Movie theaters, lots of hiking trails, alpine slide??


----------



## Malibu Sky (Feb 14, 2006)

It is suppose to cool down the next few days but if it is not too cold, you may want to try to rent a boat on the lake.


----------



## Fisch (Feb 14, 2006)

I second getting a boat.  Throw on a wetsuit and waterski instead of snow ski


----------



## Liz Wolf-Spada (Feb 15, 2006)

I don't know about Big Bear, we live in Wrightwood in the other mountains catty corner to Big Bear. It is not warm, it is COLD, like 25-28 in the morning at 7 AM. Today, very cold and windy, even driving up Cajon Pass it was 27 at 7 at night. If they are making snow you should be able to ski.
Liz


----------



## nightnurse613 (Feb 16, 2006)

I am tryin to get into BB in June.  There was some problem with water and the lake in the past.  Is it safe to assume all is good as far as water level?


----------



## Malibu Sky (Feb 17, 2006)

No need to worry....snow is coming!!


----------



## CaliDave (Feb 17, 2006)

The water level was low for a couple years.. its completely full after last years record rain and snow. 

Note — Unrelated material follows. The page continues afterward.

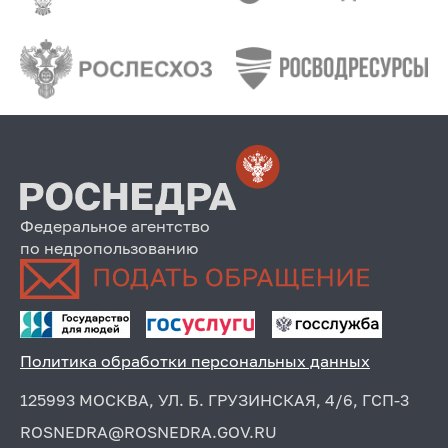
Федеральное агентство
по недропользованию
Политика обработки персональных данных
125993 МОСКВА, УЛ. Б. ГРУЗИНСКАЯ, 4/6, ГСП-3
ROSNEDRA@ROSNEDRA.GOV.RU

Its been VERY cold the past couple nights.. I think the snow should be fine

I wouldn't recommend a boat. If you fall in the water.. you could go under in seconds. The water is freezing.. the lake is very dark and they have no local dive rescue team.


----------



## nightnurse613 (Feb 17, 2006)

Well, thanks CaliDave!  If there was ever an endorsement for wearing a life vest, that was it!


----------



## CaliDave (Feb 18, 2006)

There was a guy a few weeks ago... in a kayak
he tipped it over 50 feet from shore... by himself

his friends watched from shore  he could only swim a few feet, then water was too cold.

He went under a couple minutes later.. dive teams had to be helicoptered in.. took 2 hours


----------